Già parola dannunziana, oppure usata per designare un celebre digestivo, oggi – secondo Giorgio Genta – il termine “amarissimo” sarebbe ben adatto a indicare il “risveglio” delle persone con disabilità e delle loro famiglie, «dalle dolci illusioni di un progresso sociale che sappia soddisfare almeno alcuni diritti fondamentali di ogni cittadino e da molto altro»

Gabriele D'Annunzio

Gabriele D’Annunzio definì come “amarissimo” il Mare Adriatico, riferendosi alla dominazione austriaca sulle coste orientali

Se ai tempi di D’Annunzio “amarissimo” era sinonimo del Mare Adriatico – come il poeta definì quest’ultimo nel 1908, alludendo alla dominazione austriaca sulle coste orientali – e se quarant’anni dopo tale  aggettivo passò a designare un celebre digestivo, oggi il termine sarebbe ben adatto a indicare il “risveglio” delle persone con disabilità e delle loro famiglie.
Risveglio da cosa? Dalle dolci illusioni di un progresso sociale che sappia soddisfare almeno alcuni diritti fondamentali di ogni cittadino, proteggendoci dalle “persecuzioni” dell’ INPS e dell’Agenzia delle Entrate, dalla necessità di non spegnere il respiratore per restare in vita, dalle continue beffe dei fondi stanziati (pochi) e pervenuti (praticamente nessuno) alle famiglie con disabilità gravissime, dalla corruzione che divora improduttivamente una parte assai rilevante del reddito nazionale, dalla politica che non riesce né ad autoriformarsi né ad essere riformata, da funzionari ribaldi dal lessico inesauribile, dagli amministratori delegati – o CEO (chief executive officer) – che creano bad company, rifilandole allo Stato e si tengono il malloppo buono “saggiamente” investito in cantieri di demolizioni “a mani nude” (niente investimenti in macchinari!) nel Bangladesh, dalla disinformazione dovuta a un eccesso di informazioni parziali e parzialmente false, dalla mancanza di un’educazione sociale che consideri il mettersi in tasca il bene comune (acqua, salute o vita che sia), oltre che un reato, un fatto che dovrebbe escludere automaticamente dal consesso dei civili, obbligando chi se ne rende protagonista a risiedere nella più boreale delle Isole Lofoten a seccar merluzzi (e mi perdoni la civilissima Norvegia per l’empio paragone da intendersi come esclusivamente geografico).
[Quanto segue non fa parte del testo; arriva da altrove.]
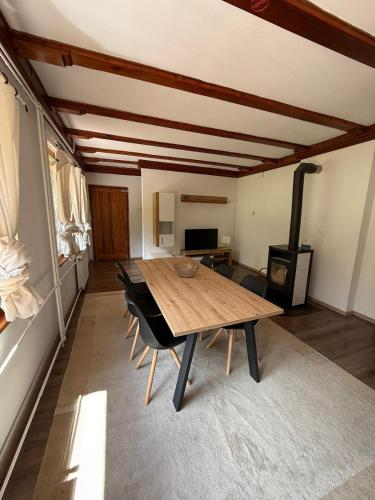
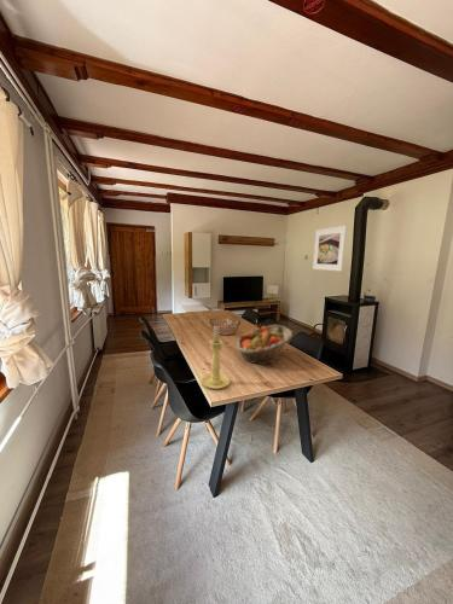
+ candle holder [201,325,231,390]
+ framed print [312,225,348,272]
+ fruit basket [236,324,294,366]
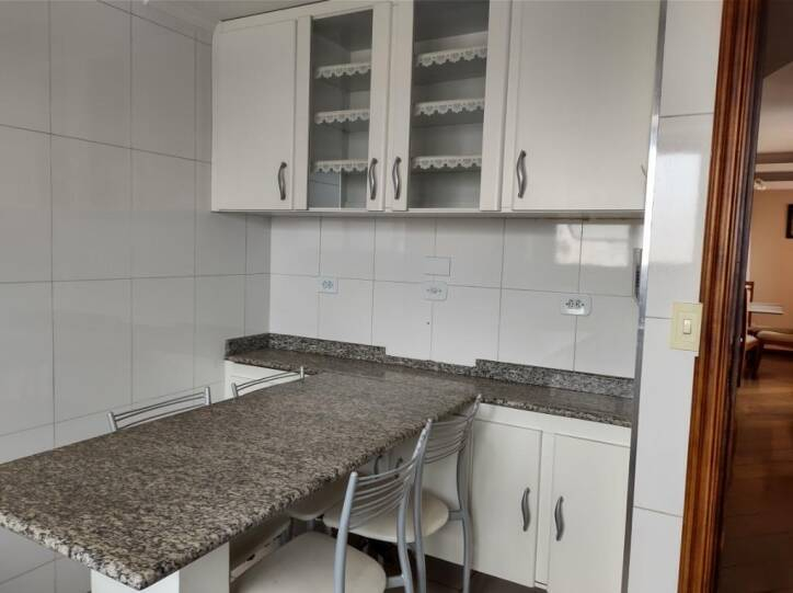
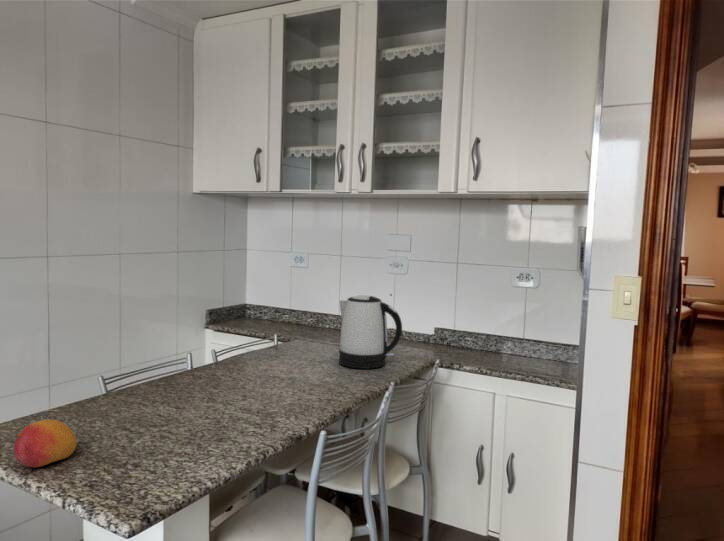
+ fruit [13,418,77,468]
+ kettle [338,294,403,370]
Perché poi dovremmo risvegliarci? Per essere presi ancora una volta per i fondelli, per avere una detrazione fiscale di 2-300 euro (la differenza esistente tra un “figlio con disabilità” e uno “senza”), quando con tale cifra non compriamo neppure i pannolini/pannoloni necessari a integrare i tre al giorno che graziosamente ci vengono concessi, per vedere che i “soldati semplici” dell’esercito del Servizio Sanitario Nazionale – sempre più ridotti di numero – vanno ancora all’“assalto con la baionetta” – ma senza fucile, causa tagli al budget -, mentre i generali (i dirigenti) godono di prebende sardanapalesche e di elmi bardati di piume di struzzo-pavone, animale mitico in via di estinzione letteraria?
E a proposito, poi, di “assalti alla baionetta”, diverremo presto tutti membri dei Club degli Alcolisti (Non Anonimi) e ci daranno graziosamente un quartino di grappa scadente, prima di gettarci sotto il “fuoco delle mitragliatrici fiscali”…
Non sarebbe meglio continuare a dormire in pace? (Eterna?). Assolutamente no, perché è forse quello che spererebbero in molti!